Anxiety is becoming more common. According to the Anxiety and Depression Association of America, anxiety affects 25.8% of teens between the ages of 13 – 18.
What is anxiety?
The definition of anxiety, according to the dictionary, is “a feeling of worry, nervousness, or unease typically something with an uncertain outcome.”
Anxiety is a natural human emotion and will come from time to time. When anxiety becomes excessive and a daily part of your life, then that is when you need to seek help.
Here’s my story of anxiety
I never knew what anxiety was until a few years ago when someone told me I have anxiety. I got offended and said to them, I am perfectly fine.
Then I started to do more research on it, and I realized he was right. I do have anxiety, and it roots back to the first day of kindergarten as far back as I can remember.
I remember after lunch on the first day of kindergarten, we took out our pillow and took a nap. I was the last one to finish lunch and the last one to take a nap. I felt slower than the other kids, and I wanted to cry.
As the years went by in elementary school, I wasn’t good at reading and would always fail the reading assessments. I continuously beat myself up every time I did bad on those reading assessments.
In middle school, I was a straight-A student. One final exam, I got a D, and I wouldn’t stop crying that day. I worked so hard to study for that exam.
I would continuously create goals for myself that didn’t come true.
- Get into Harvard. (I was a straight-A student and received a few B’s and gave up on my dreams). Instead, I got accepted to the University of South Florida.
- Run under a five-minute mile and eighteen-minute 5k. Instead, my fastest mile was a 5:52, and my 5k time was 20:20.
- My first summer doing door-to-door sales after graduating from college, I wanted 50 sales for the four months. I quit after two months of doing it with only two sales. It was my first sales job.
- I started working full-time for my sister’s start-up and thought we were going to build it to a billion-dollar empire right away. That didn’t happen. I learned valuable lessons from our failures.
Not achieving these goals created anxiety. I was creating unrealistic short-term goals for myself, and as I didn’t achieve them, I beat myself up. I kept pushing myself harder and harder, worried that I would never reach the outcome I wanted. I never looked at the bright side of these “failures.”
- I got into the University of South Florida, where I met life-long friends and became more confident.
- I ran a faster time than the average human and developed a passion for running post-high school.
- I had the guts to do door-to-door sales, and I matured fast after graduating college.
- I learned more about business, creating relationships, launching a product, sales, and marketing.
Anxiety is always worrying about what didn’t happen or the outcome of the future. Without realizing it, my anxiety got worse. I couldn’t concentrate throughout the day; I couldn’t sleep, and I was constantly worried about the future. I was always worried about my to-do list and trying to follow this timeline that was created based off of what I saw on social media. I was not in the present, and it sucked. I worried about work with friends and wanted to hang out with friends at work.

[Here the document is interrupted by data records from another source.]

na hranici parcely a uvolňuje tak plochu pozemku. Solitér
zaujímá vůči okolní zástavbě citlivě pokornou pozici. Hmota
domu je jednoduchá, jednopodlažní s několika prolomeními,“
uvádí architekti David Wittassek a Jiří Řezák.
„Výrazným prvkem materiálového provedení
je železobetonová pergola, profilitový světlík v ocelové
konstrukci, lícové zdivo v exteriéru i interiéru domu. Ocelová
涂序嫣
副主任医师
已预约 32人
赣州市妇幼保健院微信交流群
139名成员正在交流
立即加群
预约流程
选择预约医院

I needed help, so I went to see a therapist about it. BEST decision ever!!
What were the steps I took to battle my anxiety issue? (Steps you can take as well)
- I accepted I had anxiety. You can’t fix a problem if you don’t accept that you have a problem. The first step is always acceptance.

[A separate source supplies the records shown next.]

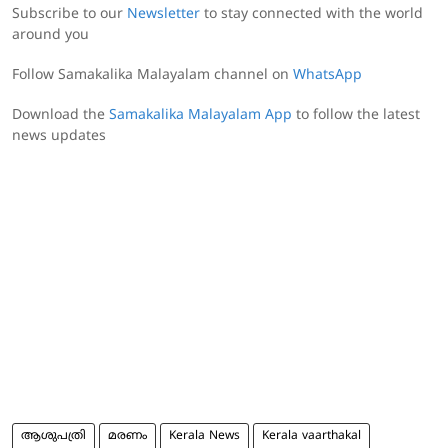
Subscribe to our
Newsletter
to stay connected with the world
around you
Follow Samakalika Malayalam channel on
WhatsApp
Download the
Samakalika Malayalam App
to follow the latest
news updates
ആശുപത്രി
മരണം
Kerala News
Kerala vaarthakal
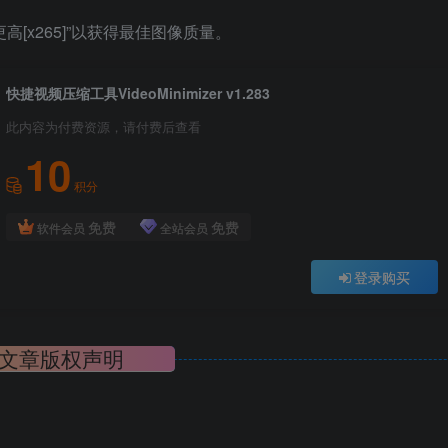
[x265]”以获得最佳图像质量。
快捷视频压缩工具VideoMinimizer v1.283
此内容为付费资源，请付费后查看
10
积分
免费
免费
软件会员
全站会员
登录购买
文章版权声明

- I became aware every time anxiety crept in. Everyone has anxiety for different reasons and has various symptoms. When your anxiety is creeping in, please take note of it on your phone or in a journal. By that time, I had a list of everything that would cause me anxiety. Self-awareness is key.
- I found ways and strategies to eliminate what causes you anxiety. There is no one size fits all in helping people with removing anxiety. I can recommend what has worked for me. I found morning rituals that helped me kick start my day instead of starting my day with immediately rushing to work. I journaled my thoughts every time they would enter my head until my thoughts didn’t get in my way. I meditated and exercised almost every day. I listed what I am grateful for at the moment. Every time I have a negative thought come in my head, I think how a surfer rides the waves (an analogy for your negative thoughts on how they will flow in and out).
These steps have significantly decreased my anxiety. Do I still have it? Yes, I do. I am still working on it every day. Some days are better than others. My viewpoint on it has changed. Anxiety is a natural human response to stress. Instead of trying to eliminate it, work on implementing the right tools in your life to manage or minimize it as much as possible.
I do recommend finding a therapist, whether it is your school guidance counselor, in-person therapist, or online therapist. See if your health insurance covers it. If you don’t find the right therapist, keep searching until you find the right one.
Best of luck on your journey on fighting anxiety!